The Hill-Sachs lesion is a well-known entity that threatens recurrent instability, but the treatment options are multiple and the surgical indications remain undefined. The evidence for each operative technique is limited to retrospective reviews and small case series without controls. The decision of which technique to use resides with the surgeon. Older, osteopenic patients, especially those with underlying arthritis and large defects, should be managed with complete humeral resurfacing. Humeralplasty is best used in younger patients with good quality bone in an acute setting with small- to moderate-sized bone defects. Partial resurfacing and remplissage are best used with small to moderate lesions, and both require further study. Allograft humeral reconstruction is an established technique for patients with moderate to large defects, and is best applied to nonosteopenic bone. Surgeons must be able to recognize the presence of humeral bone loss via specialized radiographs or cross-sectional imaging and understand its implications. The techniques to manage humeral bone loss are evolving and further biomechanical and clinical studies are required to define the indications and treatment algorithms.
Traumatic unidirectional glenohumeral joint instability is common and typically occurs in conjunction with labral or capsular injury; however, it can also be associated with bony lesions. Successful treatment requires recognition of all aspects of simple and complex instability to determine the most appropriate treatment algorithm. Management of glenohumeral instability includes nonoperative rehabilitation, soft-tissue repair or reconstruction, osseous reconstruction, or prosthetic replacement. This review outlines treatment options to restore or reconstruct osseous anatomy and shoulder stability in patients with humeral head bone defects.

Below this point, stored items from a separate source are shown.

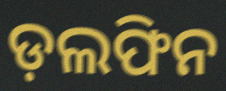
ଡ଼ଲଫିନ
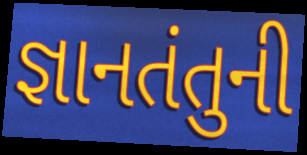
જ્ઞાનતંતુની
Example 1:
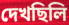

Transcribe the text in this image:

দেখছিলি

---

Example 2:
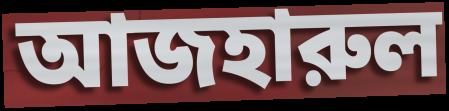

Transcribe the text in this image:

আজহারুল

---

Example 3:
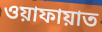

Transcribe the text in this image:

ওয়াফায়াত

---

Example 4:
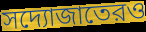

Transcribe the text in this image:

সদ্যোজাতেরও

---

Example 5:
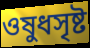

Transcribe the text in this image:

ওষুধসৃষ্ট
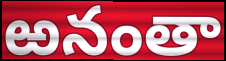
ఱనంతా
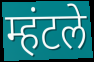
म्हंटले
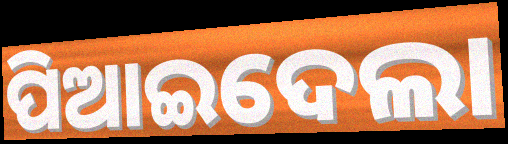
ପିଆଇଦେଲା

In the nineteenth century, Flower and Broca and Hartmann described a posterior superior humeral head defect sustained after glenohumeral joint dislocation. In 1941, Hill and Sachs further described the eponymous lesion of humeral articular impaction that resulted from contact with the dense cortical bone of the anterior inferior glenoid rim during anterior subcoracoid dislocation. Palmer and Widén and Burkhart and DeBeer described an engaging Hill-Sachs lesion that occurs when the glenoid falls into the humeral head defect. To truly engage, the long axis of the humeral head defect must be parallel to the anterior glenoid rim with the arm in a position of abduction and external rotation. Engagement outside of this functional arc, with the arm at the side for example, is termed nonfunctional engagement or functionally nonengaging. If the humeral defect is not parallel to the glenoid rim, it may provide a sensation of subluxation when the lesion rolls over the anterior glenoid, but the rim will not fall into the defect and lever the humeral head from the glenoid socket.

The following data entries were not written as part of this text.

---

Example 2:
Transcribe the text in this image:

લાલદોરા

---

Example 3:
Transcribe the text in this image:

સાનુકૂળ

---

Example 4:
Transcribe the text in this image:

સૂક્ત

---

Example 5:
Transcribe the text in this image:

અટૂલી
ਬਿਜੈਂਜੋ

Anterior inferior glenoid bone loss and engaging Hill-Sachs lesions have been implicated as factors leading to higher failure rates following soft-tissue stabilization procedures. Although osseous lesions are recognized factors associated with shoulder instability, there is little information describing surgical indications and optimal techniques to restore osseous anatomy and joint stability.
Humeral head impression fractures are found in 65% to 71% of initial glenohumeral dislocations, and in up to 100% of patients with recurrent instability. A correlation between the presence of humeral head lesions and bony Bankart lesions exists and increases with recurrent instability. In a study of 61 patients, Widjaja and colleagues found that after a first dislocation, 64% of patients with a bony Bankart lesion also had a Hill-Sachs, and 70% of those with a Hill-Sachs lesion also had a Bankart lesion. Seventy-nine percent of patients with recurrent instability and a bony Bankart lesion also had a Hill-Sachs, and 81% of those with a Hill-Sachs had a bony Bankart lesion.